It's one of the fastest growing counties in the country. Growth is the reason Denton County commissioners are calling for a redistricting plan they hope to complete this summer. But late Tuesday afternoon, lawmakers announced they will hold a special meeting on the plan, following backlash from some community members.
A notice posted on the county web site reads: "Discussion and consideration of request for redistricting, and any possible action. Commissioner Precinct 1."
When Denton County commissioners announced plans to redraw precinct lines this past spring, critics took notice. A small group which spoke against the plan several times in recent weeks had their chance to speak out again Tuesday morning, when the plan was put on the commissioners court meeting agenda for discussion.
Critics of the plan say it's a case of gerrymandering. Some are threatening to sue.
"This is not the time to redistrict," said Lilyan Prado Carrillo, president of the Denton County chapter of The League of United Latin American Citizens, or LULAC.
"There is no legal requirement for the court to redistrict," added Will Fisher, an attorney from Flower Mound.
Some accuse the Republican body of gerrymandering. Others say redistricting would be discriminatory.
"We are concerned that the county's redistricting lines would decrease the Hispanic, minority, maybe even the democratically-inclined voting populations," said Prado Carrillo. "If it was to be intentionally split right now for whatever reason before the elections next year."
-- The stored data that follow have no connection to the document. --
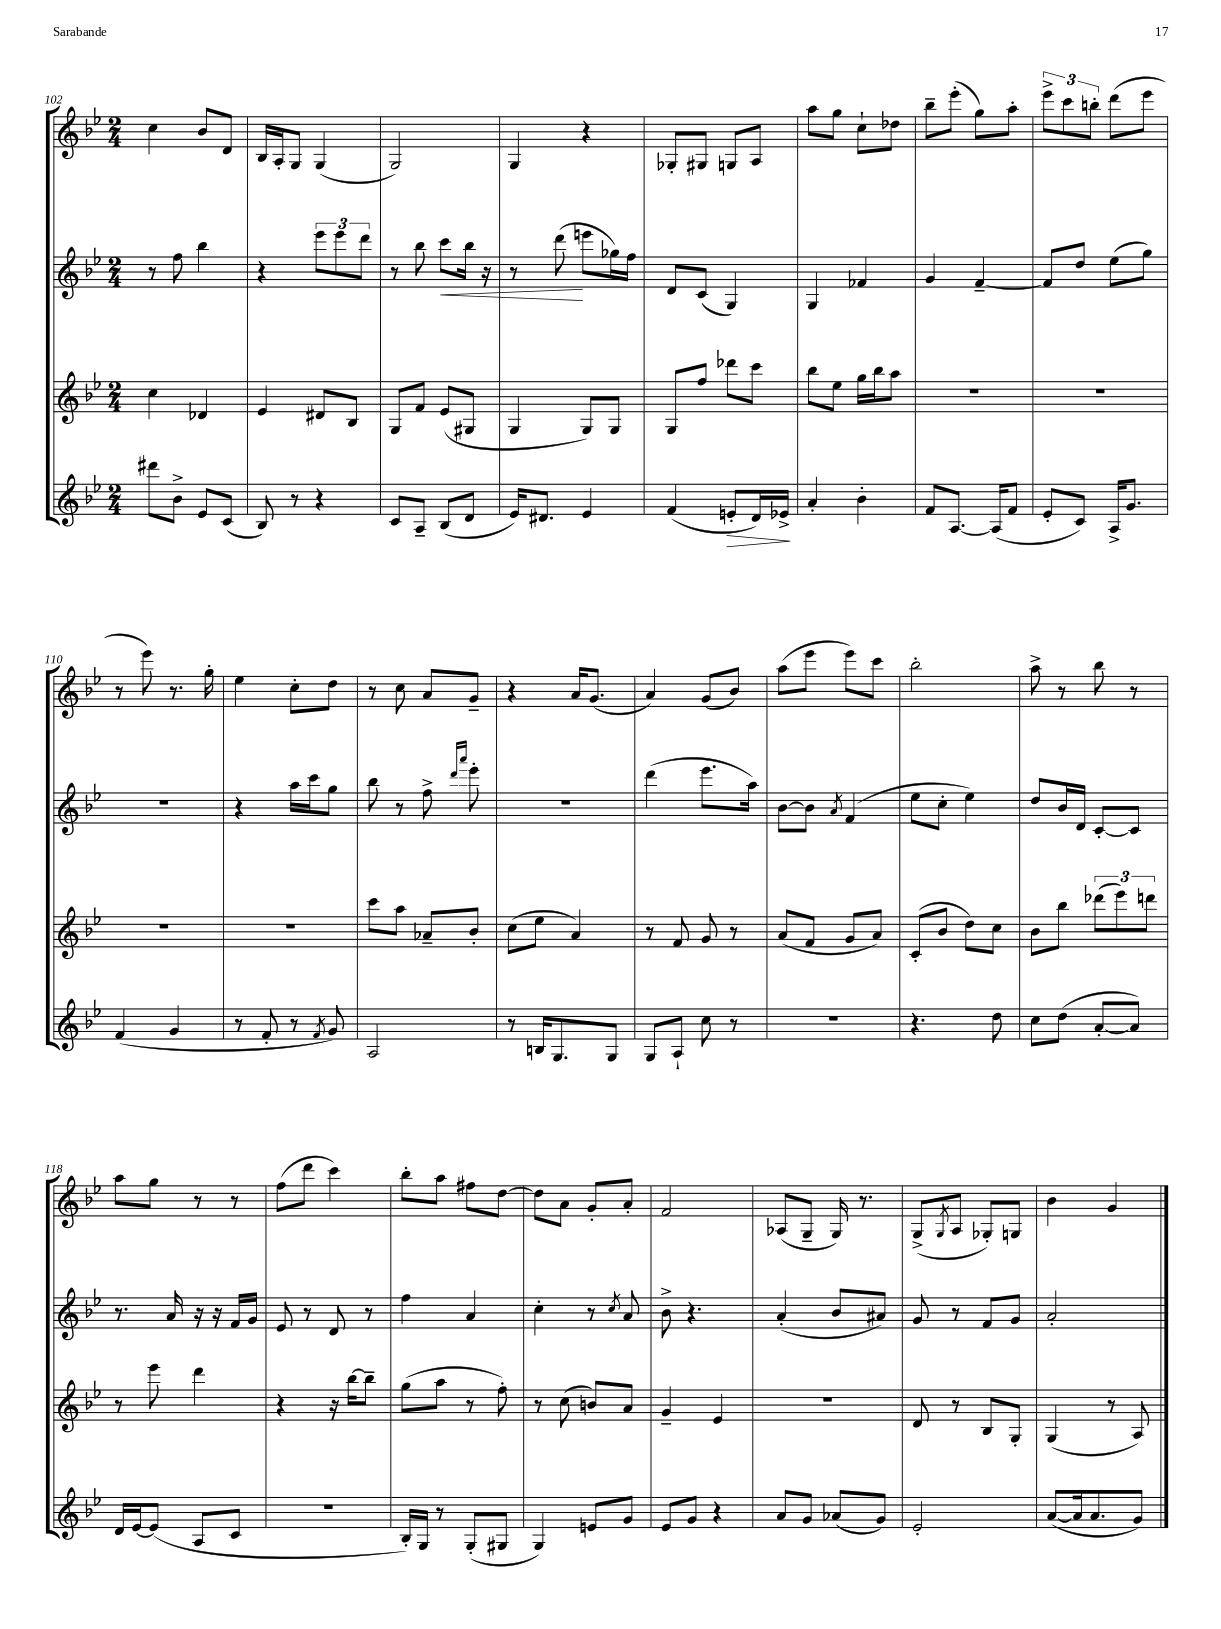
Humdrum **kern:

**kern	**kern	**kern	**kern
*staff4	*staff3	*staff2	*staff1
*clefG2	*clefG2	*clefG2	*clefG2
*k[b-e-]	*k[b-e-]	*k[b-e-]	*k[b-e-]
*M2/4	*M2/4	*M2/4	*M2/4
8ddd#\L	4cc\	8r	4cc\
8b-^\J	.	8ff\	.
8e-/L	4d-/	4bb-\	8b-/L
(8c/J	.	.	8d/J
=	=	=	=
8B-/)	4e-/	4r	16B-/LL
.	.	.	16A'/J
8r	.	.	8G/J
4r	8d#/L	12eee-\L	(4G/
.	.	12eee-\	.
.	8B-/J	.	.
.	.	12ddd\J	.
=	=	=	=
8c/L	8G/L	8r	2G/)
8A~/J	8f/J	8bb-\	.
(8B-/L	(8e-/L	8ccc\L	.
8d/J	8G#/J	16bb-\Jk	.
.	.	16r	.
=	=	=	=
16e-/LK)	4G/	8r	4G/
8.d#/J	.	.	.
.	.	(8ddd\	.
4e-/	8G/L)	8eee\L	4r
.	8G/J	16gg-\L)	.
.	.	16ff\JJ	.
=	=	=	=
(4f/	8G/L	8d/L	8G-'/L
.	8ff/J	(8c/J	8G#/J
8e'/L	8ddd-\L	4G/)	8G/L
16d/L)	8ccc\J	.	8A/J
16e-^/JJ	.	.	.
=	=	=	=
4a'/	8bb-\L	4G/	8aa\L
.	8ee-\J	.	8gg\J
4b-'\	16gg\LL	4f-/	8cc`\L
.	16bb-\J	.	.
.	8aa\J	.	8dd-\J
=	=	=	=
8f/L	2r	4g/	8bb-~\L
[8.A/J	.	.	(8eee-'\J
.	.	[4f~/	8gg\L)
(16A/]LK	.	.	.
8f/J	.	.	8aa'\J
=	=	=	=
8e-'/L	2r	8f/]L	12eee-^\L
.	.	.	12ccc\
8c/J)	.	8dd/J	.
.	.	.	12bb'\J
16A^/LK	.	(8ee-\L	(8ddd\L
8.g/J	.	.	.
.	.	8gg\J)	8eee-\J
=	=	=	=
(4f/	2r	2r	8r
.	.	.	8eee-\)
4g/	.	.	8.r
.	.	.	16gg'\
=	=	=	=
8r	2r	4r	4ee-\
8f'/	.	.	.
8r	.	16aa\LL	8cc'\L
.	.	16ccc\J	.
8qf/	.	.	.
8g/)	.	8gg\J	8dd\J
=	=	=	=
2A/	8ccc\L	8bb-\	8r
.	8aa\J	8r	8cc\
.	8a-~/L	8ff^\	8a/L
.	.	16qqddd/LL	.
.	.	16qqaaa/JJ	.
.	8b-'/J	8eee-'\	8g~/J
=	=	=	=
8r	(8cc\L	2r	4r
16B/LK	8ee-\J	.	.
8.G/	.	.	.
.	4a/)	.	16a/LK
.	.	.	(8.g/J
8G/J	.	.	.
=	=	=	=
8G/L	8r	(4ddd\	4a/)
8A`/J	8f/	.	.
8cc\	8g/	8.eee-\L	(8g/L
8r	8r	.	8b-/J)
.	.	16aa\Jk)	.
=	=	=	=
2r	(8a/L	[8b-\L	(8aa\L
.	8f/J	8b-\]J	8eee-\J
.	.	8qa/	.
.	8g/L	(4f/	8eee-\L)
.	8a/J)	.	8ccc\J
=	=	=	=
4.r	(8c'/L	8ee-\L	2bb-'\
.	8b-/J	8cc'\J	.
.	8dd\L)	4ee-\)	.
8dd\	8cc\J	.	.
=	=	=	=
8cc\L	8b-\L	8dd/L	8aa^\
(8dd\J	8bb-\J	16b-/L	8r
.	.	16d/JJ	.
[8a'/L	(12ddd-\L	[8c'/L	8bb-\
.	12eee-\)	.	.
8a/]J)	.	8c/]J	8r
.	12ddd\J	.	.
=	=	=	=
16d/LL	8r	8.r	8aa\L
[16e-/J	.	.	.
(8e-/]J	8eee-\	.	8gg\J
.	.	16a/	.
8A/L	4ddd\	16r	8r
.	.	16r	.
8c/J	.	16f/LL	8r
.	.	16g/JJ	.
=	=	=	=
2r	4r	8e-/	(8ff\L
.	.	8r	8ddd\J
.	16r	8d/	4ccc\)
.	[16bb-\LK	.	.
.	8bb-~\]J	8r	.
=	=	=	=
16B-'/LL)	(8gg\L	4ff\	8bb-'\L
16G/JJ	.	.	.
8r	8aa\J	.	8aa\J
(8G'/L	8r	4a/	8ff#\L
8G#/J	8ff'\)	.	[8dd\J
=	=	=	=
4G/)	8r	4cc'\	8dd\]L
.	(8cc\	.	8a\J
8e/L	8b/L)	8r	8g'/L
.	.	8qcc/	.
8g/J	8a/J	8a/	8a'/J
=	=	=	=
8e-/L	4g~/	8b-^\	2f/
8g/J	.	4.r	.
4r	4e-/	.	.
=	=	=	=
8a/L	2r	(4a'/	(8A-/L
8g/J	.	.	8G~/J
(8a-/L	.	8b-/L	16G/)
.	.	.	8.r
8g/J)	.	8a#/J)	.
=	=	=	=
2e-'/	8d/	8g/	(8G^/L
.	.	.	8qG/
.	8r	8r	8A/J
.	8B-/L	8f/L	8G-'/L)
.	8G'/J	8g/J	8G/J
=	=	=	=
([8a/L	(4G/	2a'/	4b-\
16a/]k	.	.	.
8.a/	.	.	.
.	8r	.	4g/
8g/J)	8A/)	.	.
==	==	==	==
*-	*-	*-	*-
Commissioner Hugh Coleman proposed the redistricting in 2016, and brought the issue to the table again recently. He represents Precinct 1, which includes much of the northern part of the county.
"It's permissive," said Coleman of the redistricting plan. "We are allowed to redistrict if we think the precincts are out of whack."
Coleman's precinct includes the fast-growing 380 corridor. Highlighting the disparity, he points to population estimates which show about a 250,000 people living in Precinct 1, compared to about 170,000 in the county's least populated precinct. Coleman says the disparity makes it more difficult to effectively serve his constituents.
"We've altered our precincts a little bit every two years anyway," he said. "We're going to do a little more of a wholesale change and re-apportion to get closer to being even."
After backlash about the possibility of using voter registration data in redistricting, lawmakers said Tuesday they will only use census data in redrawing precinct lines. But critics say 2010 census data is outdated.
The potential use of 2017 population estimate surveys was met by threats of lawsuits. Denton attorney Richard Gladden told commissioners he has four residents who are willing to be part of a potential lawsuit, depending on which population data the county chooses to use. And he says a lawsuit will be costly to the county.
"You need to get some real lawyers in here to tell you what you're doing," said Gladden. Because you have no idea what you're doing."
A public hearing on the redistricting plan was announced Tuesday. It is scheduled for July 9. Either way, commissioners say it is likely redistricting will happen again, after the 2020 census.
"The commissioners court as a whole believes the need for redistricting is imminent," said Andy Eads, Denton County Judge. "And will only become more as growth continues."